There was an increased proportion of effector and memory T cells, cytotoxic T cells, and a decrease of exhausted T cells (Tex) after therapy (Figure 2F). The high level of CXCL13+CD8 T cells at baseline was reported to predict better responses to the immunotherapy.23 The phenomenon of decrease of exhausted T cells after aPD-1 therapy was also consistent with the report in Zhang et al’s study that responsive tumors were with high terminal Tex infiltration in baseline.23 We further confirmed the presence of CD8-CXCL13 T cells by multicolor IHC staining, formatting a tertiary lymphoid structures, which was reported to correlate to better response to immunotherapy (Figure 2E, Figure.
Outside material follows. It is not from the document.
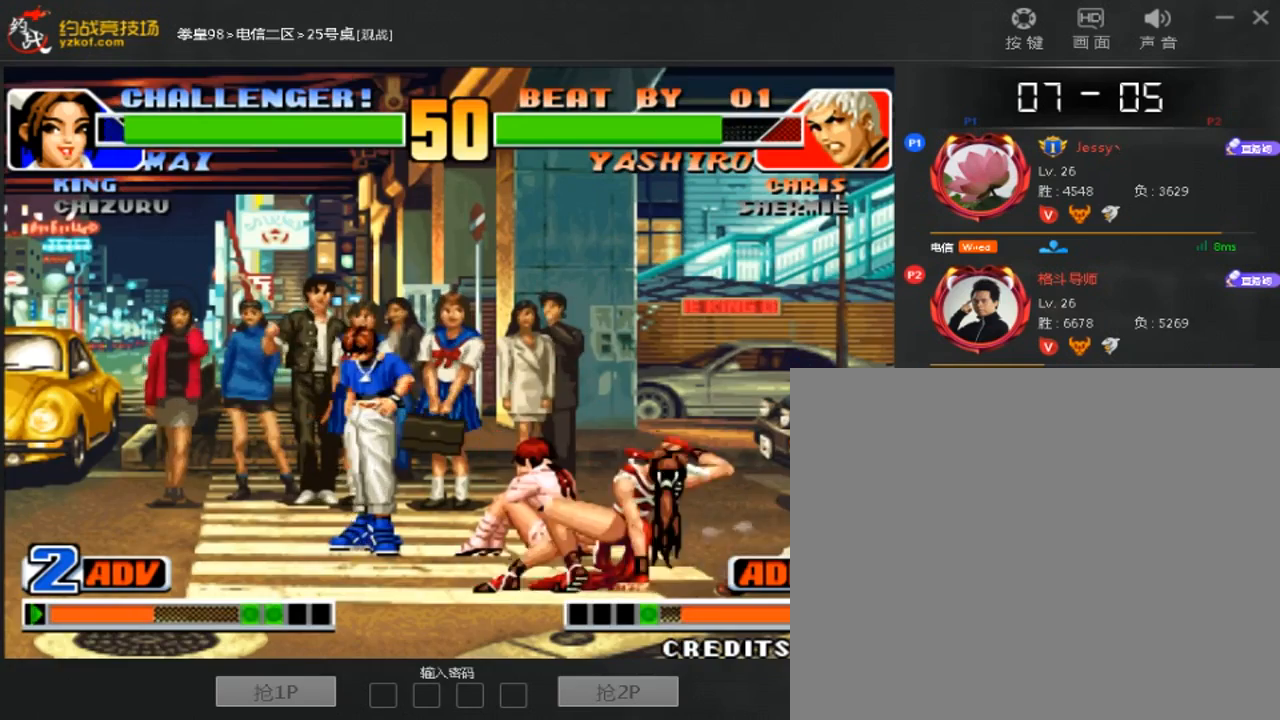
{"dt_ms": 500, "buttons": [], "left_stick": "center", "events": [[267, "left_stick", "center"]]}
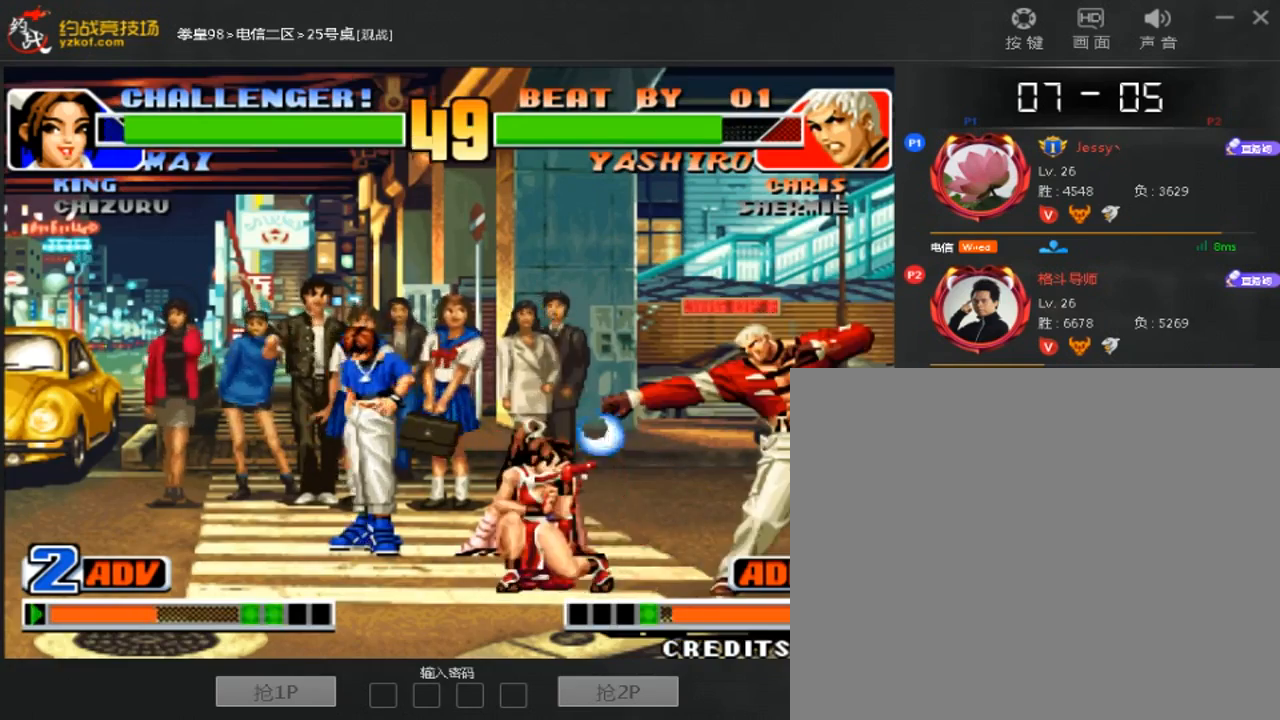
{"dt_ms": 500, "buttons": [], "left_stick": "center", "events": []}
S1A, http://links.lww.com/HC9/A240).24
Enhanced cytotoxicity of CD8+T cells following aPD-1 therapy
We examined treatment-induced transcriptional dynamics following aPD-1 therapy in Tem and Tex clusters (Figure 3A). Although pre-CD8 Tex still had high expression of GZMB and PRF, it is reported that transcriptional features are not always directly transformed into functional capabilities in dysfunctional T cells.25 Compared with others, post-Tem showed enhanced cytotoxicity. Transcriptomic analysis indicated that effector and memory-related genes of IL-2, TNF, IFNG, GZMK, and CD44; transcription factors of TBX21 and BCL6; TCR signaling-related genes of NR4A1, NR4A3; co-stimulatory molecules of CD28 and TNFRSF4, TNFRSF14; as well as HLA genes and integrins were upregulated, while exhaustion-related genes were downregulated after aPD-1therapy. This performance is confirmed by the decreased exhaustion score and increased effector memory score (Figure 3B).
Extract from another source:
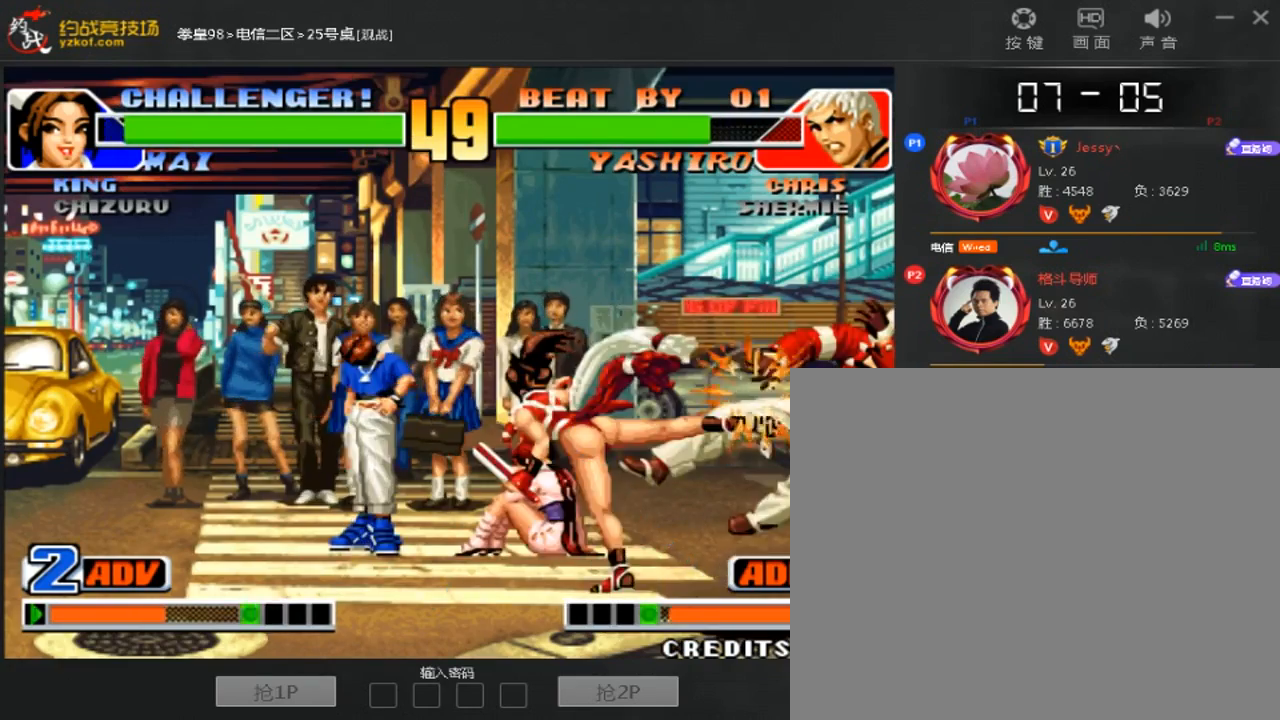
{"dt_ms": 500, "buttons": [], "left_stick": "center", "events": []}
Compared with pre-aPD-1 tumors, CD8+T cells in post-aPD-1 tumors upregulated genes associated with T-cell activation: CD69 and HLA-DRA; T cell chemokines such as CCL3, CCL4, ad CCL5; oxidative phosphorylation pathway such as FOS, JUN, and NFKB126; innate-like and memory T cell phenotype KLRB1 and IL7R,27 while genes associated with immunosuppressive functions such as HAVCR2, TIGIT, and LAG3 were downregulated, suggesting low inhibitory signals (Figure 3C). In addition, genes upregulated after the treatment were enriched in pathways of T-cell activation, positive regulation of cytokine production, leukocyte-mediated cytotoxicity, immune effector process, and leukocyte differentiation, further suggesting its augmented effector property after aPD-1 blockade treatment (Figure 3D).
Expanded Tem cluster in transitory status with progenitor Tex characteristics
Our result revealed that Tem largely expanded after aPD-1 therapy. As aPD-1 was reported to enhance antitumor immunity by targeting precursor exhausted T cells,28,29 we further investigate whether they have similar properties with precursor Tex. SCENIC analysis in 3 Tem and Tex clusters identified that EOMES and TBX21 were highly expressed in Tem clusters, which were the key transcriptional factors in the developmental biology of exhausted T cells (Figure 3E). The GSEA analysis with reported signature genes of precursor Tex cells (progenitor and transitory) revealed that CD8_C3_CCL3 Tem and CD8_C4_COTL1 Tem shared the highest similarities with Tex prog1, while CD8_C6_KLRD1 Tem was similar to intermediate Tex cells (Figure 3F).30 The transcriptional expression also showed that Tem clusters were with a low expression of coinhibitory molecules and a high expression of effector molecules (Figure 3A).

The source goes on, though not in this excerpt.